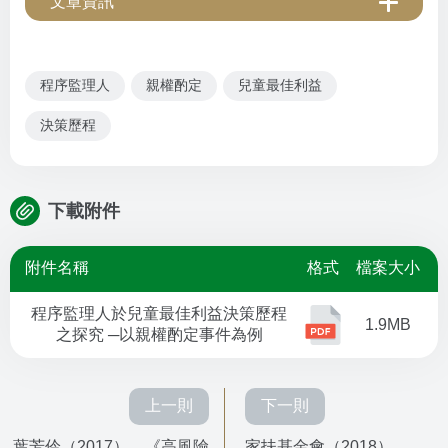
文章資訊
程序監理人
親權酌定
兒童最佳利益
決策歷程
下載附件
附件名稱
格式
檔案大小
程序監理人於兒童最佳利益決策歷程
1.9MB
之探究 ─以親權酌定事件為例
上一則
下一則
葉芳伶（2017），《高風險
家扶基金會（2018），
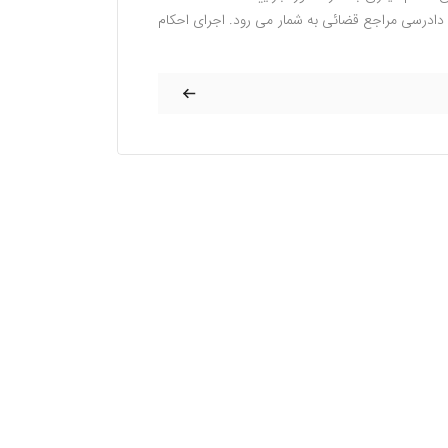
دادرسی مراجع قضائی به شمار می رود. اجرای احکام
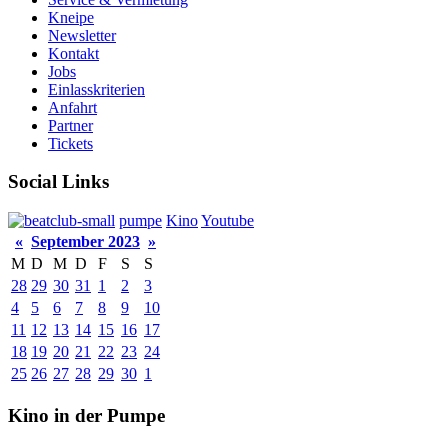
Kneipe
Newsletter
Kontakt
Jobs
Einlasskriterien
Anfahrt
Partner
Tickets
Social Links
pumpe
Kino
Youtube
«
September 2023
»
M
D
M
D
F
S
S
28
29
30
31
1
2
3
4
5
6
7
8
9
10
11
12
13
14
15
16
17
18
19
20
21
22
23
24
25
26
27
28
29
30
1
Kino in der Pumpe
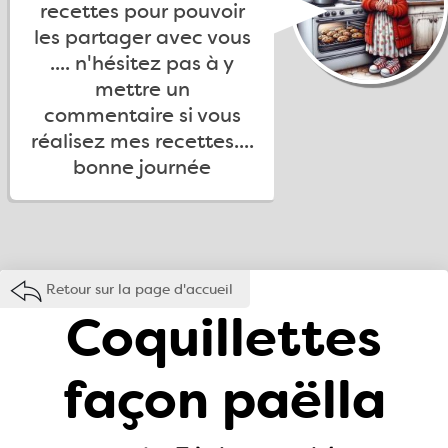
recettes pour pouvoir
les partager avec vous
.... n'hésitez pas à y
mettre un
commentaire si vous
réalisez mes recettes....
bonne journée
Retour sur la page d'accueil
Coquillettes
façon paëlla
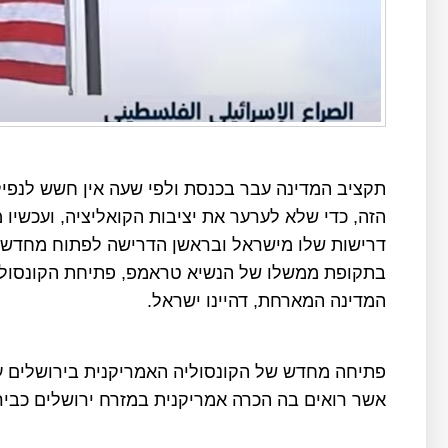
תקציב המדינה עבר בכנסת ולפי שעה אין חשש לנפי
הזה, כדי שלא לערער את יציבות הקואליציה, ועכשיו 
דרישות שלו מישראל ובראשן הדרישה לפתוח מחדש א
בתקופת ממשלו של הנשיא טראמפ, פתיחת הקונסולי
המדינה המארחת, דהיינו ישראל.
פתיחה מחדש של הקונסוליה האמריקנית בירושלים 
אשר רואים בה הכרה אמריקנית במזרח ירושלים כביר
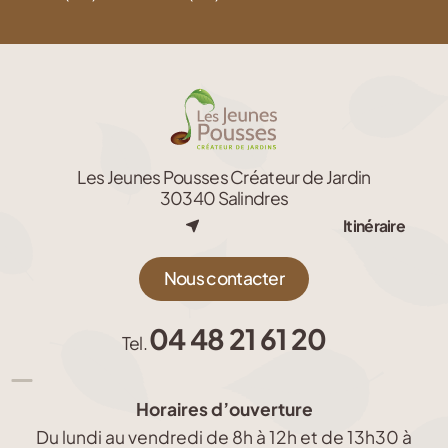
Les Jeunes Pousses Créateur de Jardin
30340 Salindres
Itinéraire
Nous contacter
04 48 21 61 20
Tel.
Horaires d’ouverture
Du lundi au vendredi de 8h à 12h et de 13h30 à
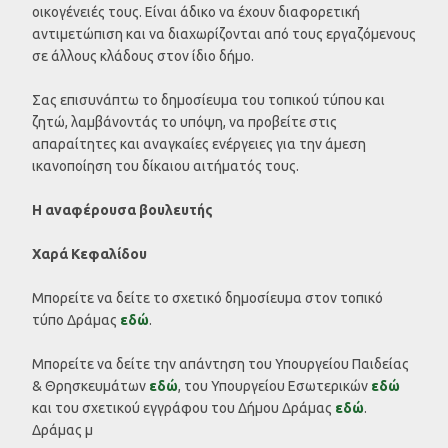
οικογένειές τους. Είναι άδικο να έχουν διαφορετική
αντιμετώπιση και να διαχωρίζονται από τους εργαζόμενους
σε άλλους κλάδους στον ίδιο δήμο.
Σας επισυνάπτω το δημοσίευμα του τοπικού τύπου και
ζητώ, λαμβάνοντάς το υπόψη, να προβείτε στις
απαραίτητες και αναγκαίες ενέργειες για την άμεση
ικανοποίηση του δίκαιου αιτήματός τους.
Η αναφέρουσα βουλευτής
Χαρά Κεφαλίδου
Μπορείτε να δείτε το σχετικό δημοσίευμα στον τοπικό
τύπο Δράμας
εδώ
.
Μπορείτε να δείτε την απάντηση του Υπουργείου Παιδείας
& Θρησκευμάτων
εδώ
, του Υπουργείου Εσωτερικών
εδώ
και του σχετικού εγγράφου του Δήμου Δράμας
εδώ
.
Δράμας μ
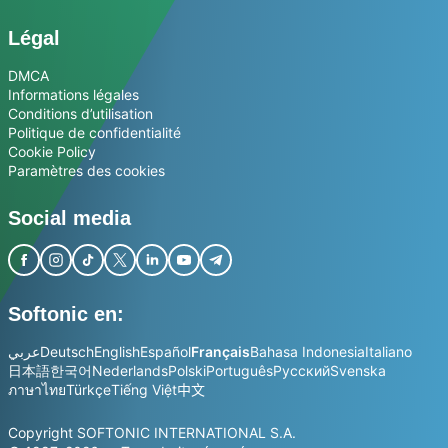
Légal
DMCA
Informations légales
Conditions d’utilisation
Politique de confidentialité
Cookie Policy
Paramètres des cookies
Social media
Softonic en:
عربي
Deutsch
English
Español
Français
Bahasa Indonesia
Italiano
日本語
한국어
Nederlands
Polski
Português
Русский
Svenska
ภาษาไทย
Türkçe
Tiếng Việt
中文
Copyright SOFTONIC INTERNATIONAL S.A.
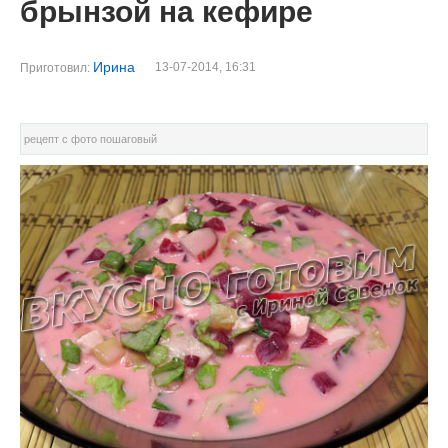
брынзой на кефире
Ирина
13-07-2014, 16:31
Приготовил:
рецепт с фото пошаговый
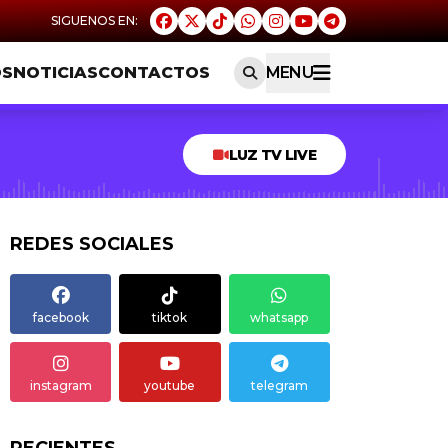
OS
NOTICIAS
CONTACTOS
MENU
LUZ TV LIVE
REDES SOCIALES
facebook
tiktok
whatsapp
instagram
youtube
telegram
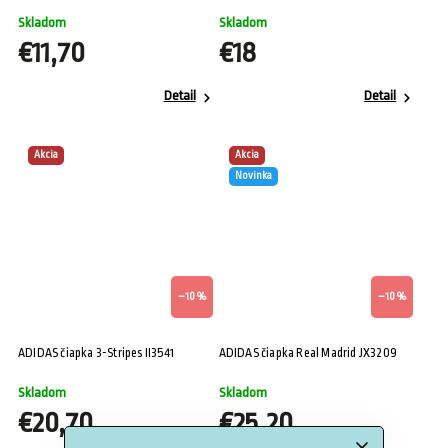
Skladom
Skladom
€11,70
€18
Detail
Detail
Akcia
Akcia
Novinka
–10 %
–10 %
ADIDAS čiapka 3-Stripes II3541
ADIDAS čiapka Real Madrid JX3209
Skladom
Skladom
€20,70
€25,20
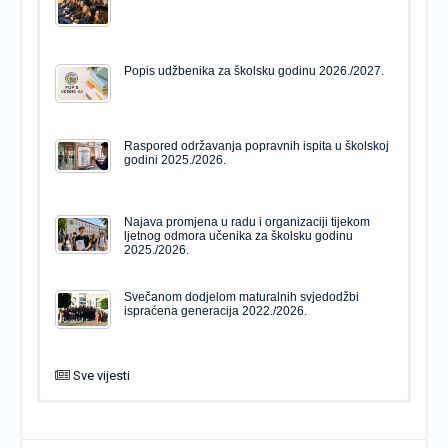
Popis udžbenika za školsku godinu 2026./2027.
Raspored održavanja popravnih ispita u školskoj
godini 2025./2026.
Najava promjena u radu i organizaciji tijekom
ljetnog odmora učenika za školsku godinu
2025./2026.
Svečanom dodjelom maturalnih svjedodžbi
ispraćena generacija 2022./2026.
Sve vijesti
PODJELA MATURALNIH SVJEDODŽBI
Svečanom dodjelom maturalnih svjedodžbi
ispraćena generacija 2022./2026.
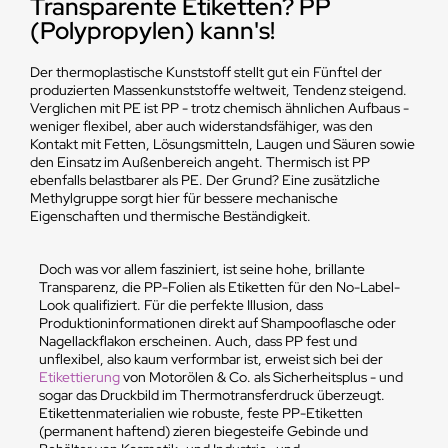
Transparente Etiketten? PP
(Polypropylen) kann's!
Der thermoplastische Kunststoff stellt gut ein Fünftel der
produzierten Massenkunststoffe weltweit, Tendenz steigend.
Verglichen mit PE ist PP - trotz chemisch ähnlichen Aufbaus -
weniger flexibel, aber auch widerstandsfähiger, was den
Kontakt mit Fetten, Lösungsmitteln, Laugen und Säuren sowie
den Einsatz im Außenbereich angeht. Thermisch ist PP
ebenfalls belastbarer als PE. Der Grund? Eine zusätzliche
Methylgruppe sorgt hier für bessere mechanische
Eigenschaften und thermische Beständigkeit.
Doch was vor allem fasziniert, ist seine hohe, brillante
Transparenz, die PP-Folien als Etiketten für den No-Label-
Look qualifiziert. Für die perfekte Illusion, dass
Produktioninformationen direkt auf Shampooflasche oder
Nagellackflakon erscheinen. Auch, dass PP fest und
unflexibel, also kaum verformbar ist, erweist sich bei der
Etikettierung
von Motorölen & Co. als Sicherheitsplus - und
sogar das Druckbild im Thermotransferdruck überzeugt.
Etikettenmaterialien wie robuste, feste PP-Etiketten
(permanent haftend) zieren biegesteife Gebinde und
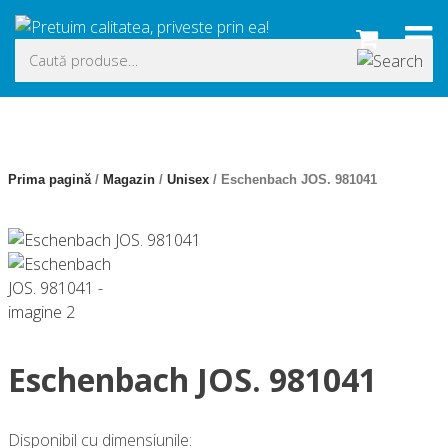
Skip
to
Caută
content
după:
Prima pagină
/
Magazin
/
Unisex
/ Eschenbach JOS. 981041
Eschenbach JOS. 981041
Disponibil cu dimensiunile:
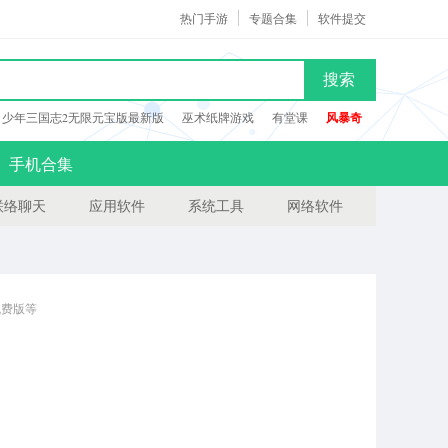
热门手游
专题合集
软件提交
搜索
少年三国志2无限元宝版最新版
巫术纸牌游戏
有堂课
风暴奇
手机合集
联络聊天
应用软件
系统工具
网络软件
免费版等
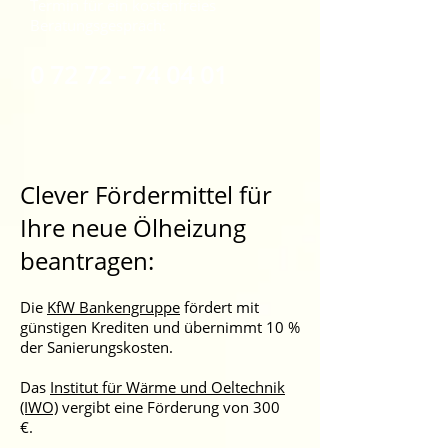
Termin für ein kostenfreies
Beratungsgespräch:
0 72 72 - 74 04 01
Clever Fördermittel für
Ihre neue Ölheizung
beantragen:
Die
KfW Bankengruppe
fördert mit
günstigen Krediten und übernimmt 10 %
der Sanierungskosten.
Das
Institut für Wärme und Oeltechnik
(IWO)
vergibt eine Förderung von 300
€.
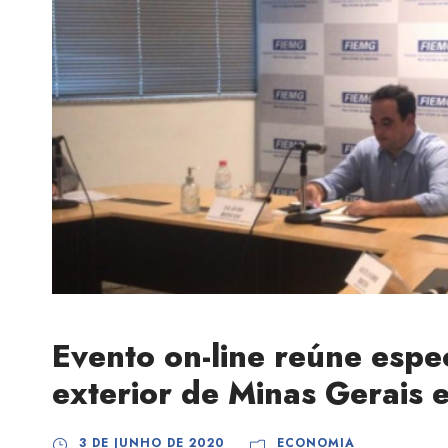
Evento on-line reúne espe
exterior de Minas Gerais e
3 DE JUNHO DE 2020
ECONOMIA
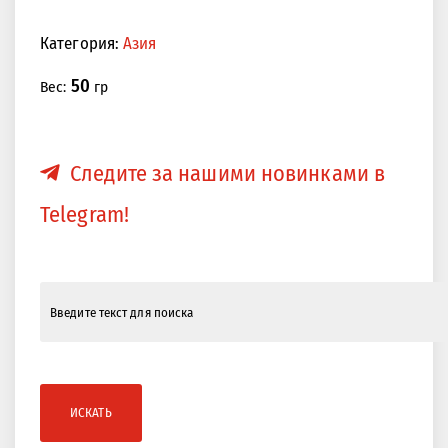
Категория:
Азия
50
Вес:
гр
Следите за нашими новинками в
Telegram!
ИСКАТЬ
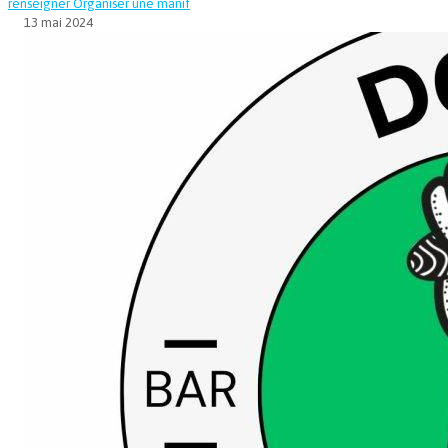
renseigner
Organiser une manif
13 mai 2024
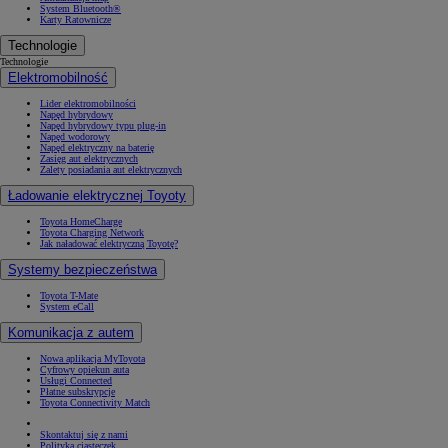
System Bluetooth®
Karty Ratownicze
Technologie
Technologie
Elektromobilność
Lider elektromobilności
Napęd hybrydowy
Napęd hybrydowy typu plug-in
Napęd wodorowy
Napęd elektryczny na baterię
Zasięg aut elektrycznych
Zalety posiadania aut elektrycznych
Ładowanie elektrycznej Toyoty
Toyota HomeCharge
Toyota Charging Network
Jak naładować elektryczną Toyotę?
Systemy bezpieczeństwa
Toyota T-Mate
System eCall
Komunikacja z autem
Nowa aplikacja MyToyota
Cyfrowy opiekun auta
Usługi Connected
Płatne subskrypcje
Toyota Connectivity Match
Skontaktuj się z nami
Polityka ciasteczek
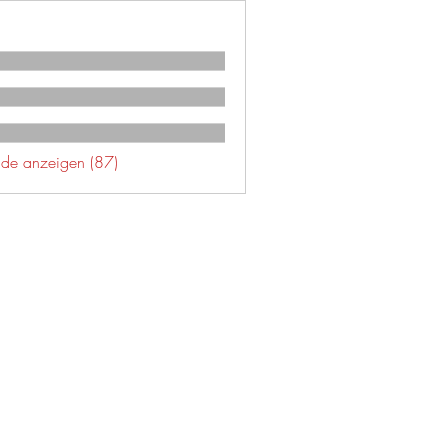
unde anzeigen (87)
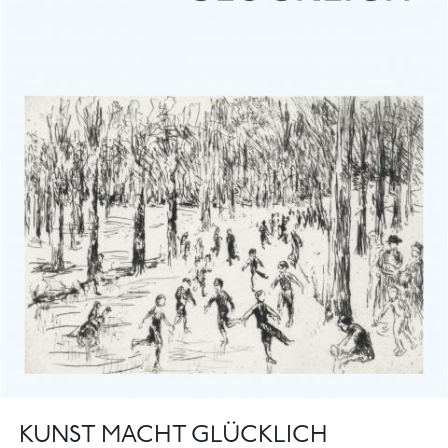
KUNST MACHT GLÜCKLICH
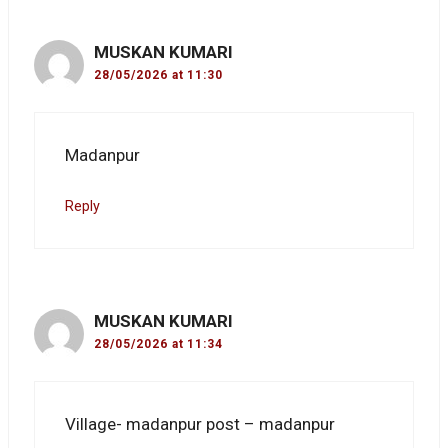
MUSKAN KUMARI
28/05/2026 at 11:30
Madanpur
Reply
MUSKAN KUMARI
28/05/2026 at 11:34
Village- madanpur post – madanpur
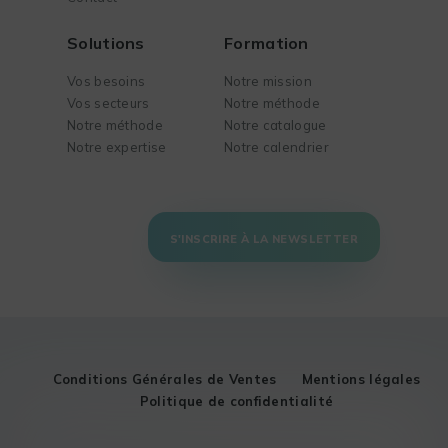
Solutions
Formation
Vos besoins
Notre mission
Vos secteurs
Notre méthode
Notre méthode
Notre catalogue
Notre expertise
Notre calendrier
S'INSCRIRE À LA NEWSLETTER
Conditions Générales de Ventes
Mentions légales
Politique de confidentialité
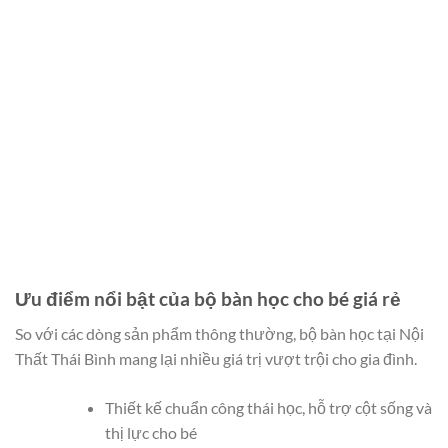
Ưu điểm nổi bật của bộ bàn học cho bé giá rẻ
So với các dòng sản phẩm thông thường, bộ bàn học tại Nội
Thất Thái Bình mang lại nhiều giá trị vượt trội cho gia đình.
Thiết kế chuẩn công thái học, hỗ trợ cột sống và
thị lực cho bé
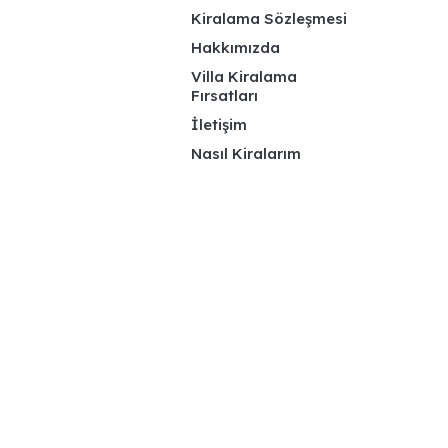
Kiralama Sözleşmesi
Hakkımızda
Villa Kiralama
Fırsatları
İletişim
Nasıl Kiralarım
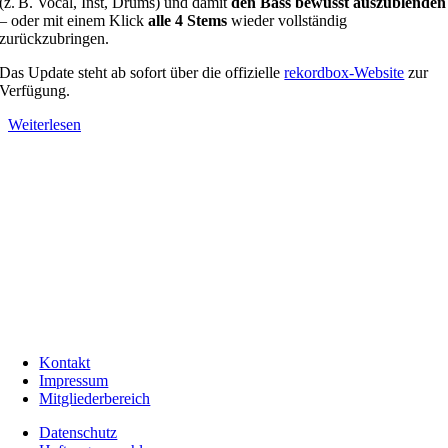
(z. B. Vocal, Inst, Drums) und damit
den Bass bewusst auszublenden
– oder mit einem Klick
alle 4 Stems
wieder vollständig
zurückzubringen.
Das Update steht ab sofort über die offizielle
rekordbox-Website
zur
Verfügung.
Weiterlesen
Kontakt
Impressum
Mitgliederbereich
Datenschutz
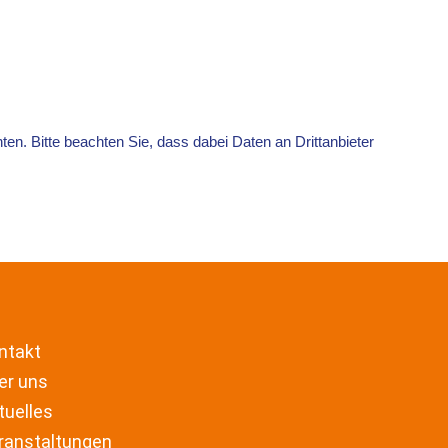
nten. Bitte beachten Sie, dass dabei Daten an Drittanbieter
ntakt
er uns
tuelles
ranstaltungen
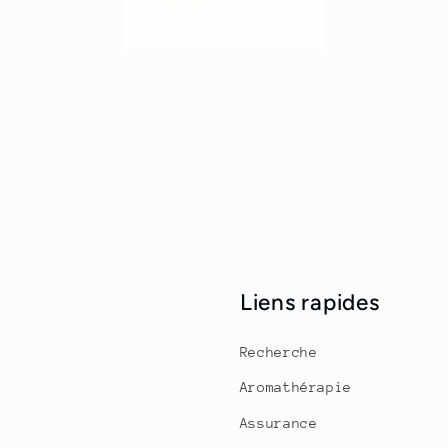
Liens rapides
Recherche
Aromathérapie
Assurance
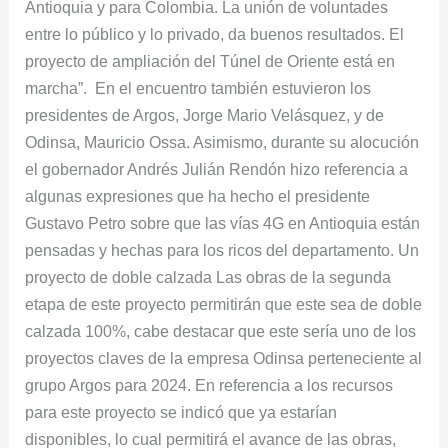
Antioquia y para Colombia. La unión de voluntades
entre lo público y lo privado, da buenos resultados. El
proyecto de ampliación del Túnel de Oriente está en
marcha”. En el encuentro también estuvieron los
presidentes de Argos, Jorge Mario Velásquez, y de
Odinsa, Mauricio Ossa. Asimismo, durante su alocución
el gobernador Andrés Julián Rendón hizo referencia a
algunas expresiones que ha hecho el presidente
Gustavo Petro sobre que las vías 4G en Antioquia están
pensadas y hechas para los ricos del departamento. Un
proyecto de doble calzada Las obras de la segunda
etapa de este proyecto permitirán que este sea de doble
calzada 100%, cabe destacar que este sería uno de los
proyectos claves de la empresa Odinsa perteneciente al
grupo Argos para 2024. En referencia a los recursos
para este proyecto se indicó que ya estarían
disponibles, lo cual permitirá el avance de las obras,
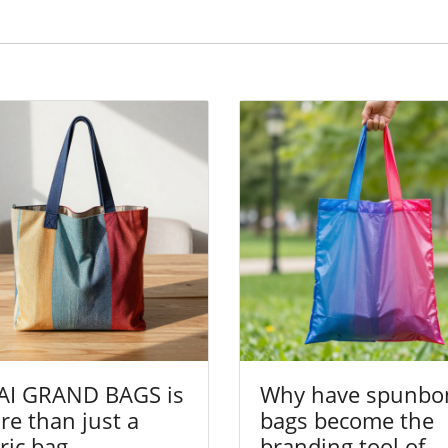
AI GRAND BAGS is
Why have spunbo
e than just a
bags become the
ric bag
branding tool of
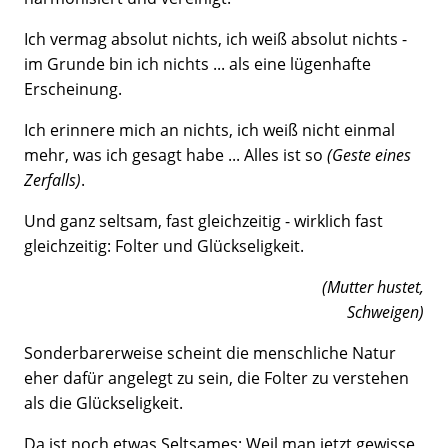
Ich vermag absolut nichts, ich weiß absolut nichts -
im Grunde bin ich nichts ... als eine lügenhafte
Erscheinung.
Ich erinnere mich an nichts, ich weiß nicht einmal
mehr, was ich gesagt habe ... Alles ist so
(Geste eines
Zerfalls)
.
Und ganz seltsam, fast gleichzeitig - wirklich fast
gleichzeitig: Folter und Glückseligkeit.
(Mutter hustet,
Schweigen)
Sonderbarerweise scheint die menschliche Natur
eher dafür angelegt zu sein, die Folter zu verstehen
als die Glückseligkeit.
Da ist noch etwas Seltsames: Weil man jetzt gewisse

--------

Assignment | Duplicate the lines from the very first one through the line containing "Du lundi au", both ends included, and leave the pictures out of your copy.

Solution for this task |
文章資訊
程序監理人
親權酌定
兒童最佳利益
決策歷程
下載附件
附件名稱
格式
檔案大小
程序監理人於兒童最佳利益決策歷程
1.9MB
之探究 ─以親權酌定事件為例
上一則
下一則
葉芳伶（2017），《高風險
家扶基金會（2018），
دادرسی مراجع قضائی به شمار می رود. اجرای احکام
Kneipe
Newsletter
Kontakt
Jobs
Einlasskriterien
Anfahrt
Partner
Tickets
Social Links
pumpe
Kino
Youtube
«
September 2023
»
M
D
M
D
F
S
S
28
29
30
31
1
2
3
4
5
6
7
8
9
10
11
12
13
14
15
16
17
18
19
20
21
22
23
24
25
26
27
28
29
30
1
Kino in der Pumpe
recettes pour pouvoir
les partager avec vous
.... n'hésitez pas à y
mettre un
commentaire si vous
réalisez mes recettes....
bonne journée
Retour sur la page d'accueil
Coquillettes
façon paëlla
תקציב המדינה עבר בכנסת ולפי שעה אין חשש לנפי
הזה, כדי שלא לערער את יציבות הקואליציה, ועכשיו 
דרישות שלו מישראל ובראשן הדרישה לפתוח מחדש א
בתקופת ממשלו של הנשיא טראמפ, פתיחת הקונסולי
המדינה המארחת, דהיינו ישראל.
פתיחה מחדש של הקונסוליה האמריקנית בירושלים 
אשר רואים בה הכרה אמריקנית במזרח ירושלים כביר
Les Jeunes Pousses Créateur de Jardin
30340 Salindres
Itinéraire
Nous contacter
04 48 21 61 20
Tel.
Horaires d’ouverture
Du lundi au vendredi de 8h à 12h et de 13h30 à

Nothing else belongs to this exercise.